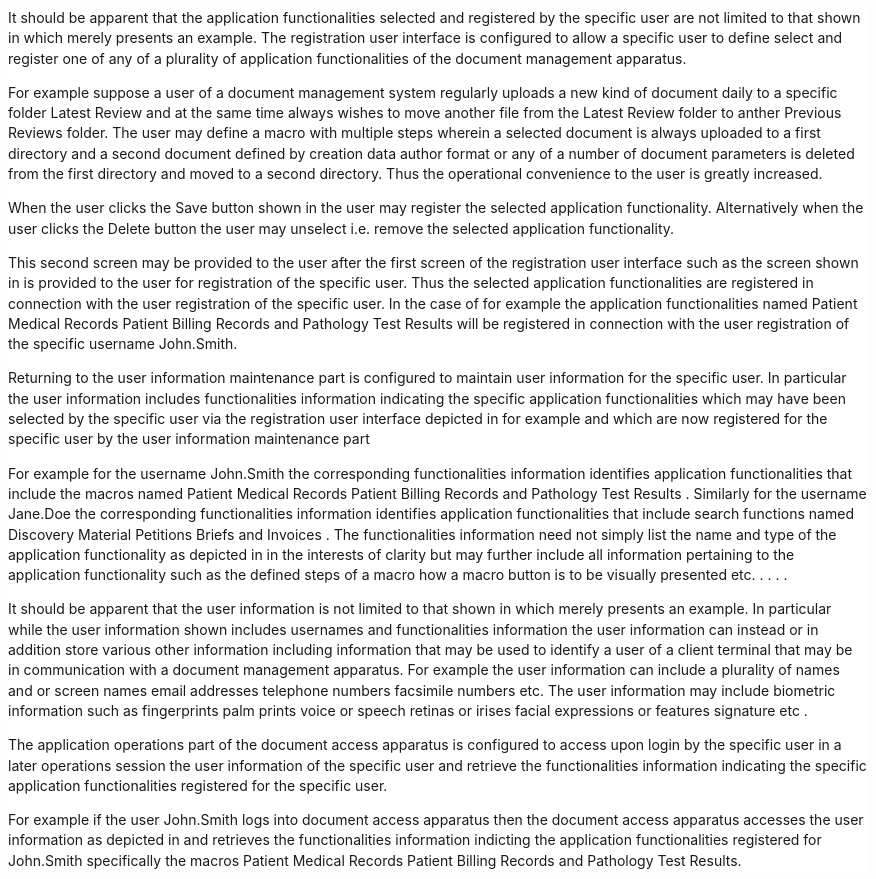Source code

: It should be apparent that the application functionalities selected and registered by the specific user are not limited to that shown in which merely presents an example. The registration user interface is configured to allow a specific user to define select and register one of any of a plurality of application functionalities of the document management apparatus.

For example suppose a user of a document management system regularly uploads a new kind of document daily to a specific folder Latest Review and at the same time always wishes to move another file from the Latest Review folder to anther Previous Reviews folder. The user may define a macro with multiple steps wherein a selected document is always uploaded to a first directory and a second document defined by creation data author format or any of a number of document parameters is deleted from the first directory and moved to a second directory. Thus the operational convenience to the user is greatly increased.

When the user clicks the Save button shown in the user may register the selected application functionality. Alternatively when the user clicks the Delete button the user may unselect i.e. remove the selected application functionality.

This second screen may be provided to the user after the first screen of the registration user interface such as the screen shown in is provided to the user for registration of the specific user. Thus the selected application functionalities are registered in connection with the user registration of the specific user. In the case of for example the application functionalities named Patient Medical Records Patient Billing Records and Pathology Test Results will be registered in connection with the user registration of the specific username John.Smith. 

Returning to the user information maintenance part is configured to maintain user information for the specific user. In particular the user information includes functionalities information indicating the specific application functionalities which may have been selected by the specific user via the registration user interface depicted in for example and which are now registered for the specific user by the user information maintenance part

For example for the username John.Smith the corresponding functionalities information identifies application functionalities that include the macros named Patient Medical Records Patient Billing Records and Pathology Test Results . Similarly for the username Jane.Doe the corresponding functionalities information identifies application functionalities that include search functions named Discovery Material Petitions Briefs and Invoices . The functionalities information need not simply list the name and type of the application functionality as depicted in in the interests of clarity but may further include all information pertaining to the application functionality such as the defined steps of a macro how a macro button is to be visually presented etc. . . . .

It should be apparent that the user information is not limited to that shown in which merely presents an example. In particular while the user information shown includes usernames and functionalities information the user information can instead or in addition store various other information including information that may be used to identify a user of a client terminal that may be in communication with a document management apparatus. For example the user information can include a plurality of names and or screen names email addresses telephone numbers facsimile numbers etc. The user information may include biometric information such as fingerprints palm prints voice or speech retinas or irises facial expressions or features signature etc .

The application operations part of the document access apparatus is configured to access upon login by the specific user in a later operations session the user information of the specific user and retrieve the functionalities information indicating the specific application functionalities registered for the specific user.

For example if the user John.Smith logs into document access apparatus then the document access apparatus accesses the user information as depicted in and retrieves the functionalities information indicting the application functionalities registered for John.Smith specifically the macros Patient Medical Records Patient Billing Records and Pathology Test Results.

---

▶ [Work request]: Search the data above for lines holding "indicating" and copy each of them.

▶ [Reply to the task]:
Returning to the user information maintenance part is configured to maintain user information for the specific user. In particular the user information includes functionalities information indicating the specific application functionalities which may have been selected by the specific user via the registration user interface depicted in for example and which are now registered for the specific user by the user information maintenance part
The application operations part of the document access apparatus is configured to access upon login by the specific user in a later operations session the user information of the specific user and retrieve the functionalities information indicating the specific application functionalities registered for the specific user.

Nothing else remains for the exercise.